施行日以降に元請事業者が委託先に運送依頼を行ったものから作成する必要があります。例えば、基本契約が施行日より前に締結されている場合であっても、運送依頼自体が施行日以降に行われた運送については、実運送体制管理簿の作成対象となります。
作成期限について具体的な定めはありませんが、運送完了後遅滞なく作成することが望ましいです。なお、例えば一月分をまとめて当該月の末日や翌月初めに作成するという対応をとることについては特に問題ないものと考えられます。
実運送体制管理簿に決まった様式はありませんので、各事業者において作成しやすい形で作成いただいて問題ありません。
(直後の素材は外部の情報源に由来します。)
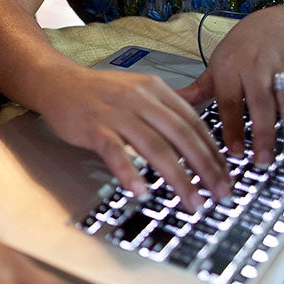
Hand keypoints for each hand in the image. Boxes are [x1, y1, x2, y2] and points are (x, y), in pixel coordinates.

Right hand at [42, 66, 227, 208]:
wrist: (57, 81)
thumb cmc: (98, 92)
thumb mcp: (138, 89)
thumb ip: (166, 107)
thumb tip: (197, 125)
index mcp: (156, 90)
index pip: (193, 123)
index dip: (213, 151)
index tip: (226, 175)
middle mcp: (140, 99)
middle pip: (181, 136)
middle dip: (205, 168)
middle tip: (220, 193)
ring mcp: (116, 113)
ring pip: (155, 147)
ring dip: (178, 178)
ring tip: (191, 201)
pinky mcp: (93, 127)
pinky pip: (115, 152)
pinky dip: (129, 172)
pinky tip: (140, 191)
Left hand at [178, 7, 283, 167]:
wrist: (278, 22)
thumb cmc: (242, 49)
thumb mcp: (217, 65)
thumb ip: (197, 90)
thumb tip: (169, 104)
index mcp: (231, 68)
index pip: (229, 100)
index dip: (232, 127)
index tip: (234, 153)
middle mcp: (258, 67)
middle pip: (262, 103)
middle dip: (263, 135)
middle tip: (263, 162)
必要事項が記載されていれば、既存の配車表等も活用いただけます。また、一例として実運送体制管理簿の作成イメージ(図5)を掲載しますので、参考にしてください。
実運送体制管理簿については電磁的記録による作成・保存も可能としているところであり、検索や管理の容易性からも電磁的記録により作成・保存を行うことは有効です。
国に対して定期的な提出等は必要ありませんが、監査やトラック・物流Gメンによる調査等において求めがあった場合は、提出する必要があります。また、真荷主は元請事業者に対して実運送体制管理簿の閲覧・謄写の請求をすることができます。
罰則はありませんが、トラック法第33条に基づく行政処分の対象となる可能性があります。
罰則はありませんが、トラック法第33条に基づく行政処分の対象となる可能性があります。
通知の不備により実運送体制管理簿が作成できなかった場合、一義的には通知の不備の原因を発生させた者(=通知を滞らせた者)にその責任があると考えられるため、当該者に対して行政処分が行われる可能性があります。他方で、実運送事業者から通知が来なかった場合でも、元請事業者は、実運送事業者及びその請負階層の把握に取り組んでください。
上流の事業者が通知義務を怠る等して通知を受けられなかった場合など下請構造の中にいる事業者が伝達事項を知ることができない場合は、当該事業者に通知義務は課されません(改正トラック法第24条の5第4項ただし書)。この場合、通知義務を怠った上流の事業者に対して行政処分が行われる可能性があります。
【5. その他】その他の改正事項
従前、特定貨物自動車運送事業について、事業の譲渡、合併・分割又は相続(以下「事業譲渡等」という。)が発生した場合、当該事業の権利義務は自動的に承継されることとなっており、権利義務を承継した者は事後の届出義務のみ課されることとされていました。今般、特定貨物自動車運送事業についても、一般貨物自動車運送事業者と同様に事業譲渡等の際に権利義務を承継する者の適格性を審査するために、届出制を認可制とする改正を行いました。これに伴い、特定貨物自動車運送事業について、施行日以降に承継事由が生じる場合は、一般貨物自動車運送事業者と同様に、その事業譲渡等について認可を申請する必要が生じ、認可を受けなければその効力が生じないこととなります。